L’abbatiale de Souillac est plongée dans un épais brouillard tandis qu’Isaïe danse déjà pour accueillir le public – extrêmement nombreux – venu découvrir Ahazar, l’un des premiers spectacles de la compagnie la Tempête.
Le festival de Rocamadour accueille la Tempête pour la sixième fois et son directeur, Emmeran Rollin, loue « la force rituelle et spirituelle de propositions toujours surprenantes ». Cet opus ne fait pas exception, entrelaçant les messes de Machaut et Stravinsky avec les cantigas espagnols du Moyen-Age et celles de Ohana.
L’association fait sens puisque l’on sait que ces compositeurs contemporains ont été influencés par les musiques médiévales et populaires, il n’en reste pas moins que le choix de l’intrication construit une fascinante liturgie imaginaire se riant du temps. Les époques se mélangent, se superposent, démontrant l’aspiration intemporelle de l’humain au sacré.
Les déambulations comme la scénographie matérialisent cette dimension cérémonielle. L’orchestre est au cœur du dispositif scénique, entouré par les chanteurs, tous placés sous l’œil d’un tondo où sont d’abord projetés des détails d’enluminures évoquant le jugement dernier, la cosmologie médiévale puis un ciel étoilé avant que le disque n’oscille jusqu’à se retourner pour devenir soleil métallisé. Ainsi, très simplement, basculons-nous d’un cadre rituel chrétien à un cérémoniel païen et cosmique.

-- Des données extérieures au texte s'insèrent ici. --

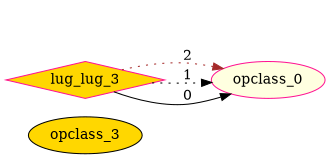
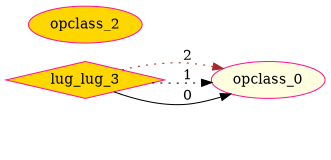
  digraph {
    rankdir=LR
    node [color=deeppink fillcolor=gold style=filled]
    edge [color=black style=dotted]
-   n1 [color=black label=opclass_3]
    n2 [fillcolor=lightyellow label=opclass_0]
+   n3 [label=opclass_2]
    n4 [label=lug_lug_3 shape=diamond]
    n4 -> n2 [color=brown label=2]
    n4 -> n2 [label=1]
    n4 -> n2 [label=0 style=solid]
  }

La spatialisation du son accentue cette part incantatoire, jouant du proche et du lointain, de la vague primitive des tutti alternant avec solo, duo, trio, tour à tour inquiets ou véhéments. La grande qualité des interprètes est perceptible dans ces parties à voix seule où éclate la variété des timbres comme autant de sensibilités communiant dans un questionnement commun.
Le flux musical emporte l’auditeur dans une puissante expérience vibratoire au ressenti océanique. Extrêmement bien construit, le programme est servi par quatorze musiciens jouant sur instruments anciens – sacqueboutes ou cornets à bouquin – qui élargissent merveilleusement la palette sonore des pièces modernes pour créer de nouveaux possibles auxquels répondent la formidable pâte sonore du chœur. Tous ces artistes jouissent des dissonances, osent l’acidité de sons très ouverts – dans les Cantigas où affleure la joie pure d’être vivants comme dans le « Kyrie » de Stravinsky. Le legato très travaillé se fait parfois presque instrumental comme dans le « Sanctus » ; une rythmique percussive, des bourdons de basses obsédants, sont eux aussi toujours au service de l’expressivité.
La saturation sonore, ondulatoire atteint son paroxysme avec les pages d’Ohana où l’angoisse existentielle se fait palpable. Les lignes mélodiques, complexes, demeurent pourtant d’une grande lisibilité.
Dans ce maelstrom haletant, remarquablement construit pour ne pas essouffler l’attention du spectateur, Simon-Pierre Bestion garde le cap d’une direction toute en sobriété. Proposition exigeante, Ahazar est également parfaitement accessible car il s’adresse puissamment au corps de l’auditeur. L’intrication des pièces à travers le temps dit également quelque chose de la pérennité des interrogations humaines par des moyens esthétiques contrastés. Elle évoque une tapisserie abstraite entremêlant fils de soie et laine cardée pour un résultat entre subtilité et brutalisme qui casse les évidences et fait la part belle à des sensations en deça des mots.
Les lumières se rallument et Isaïe danse toujours.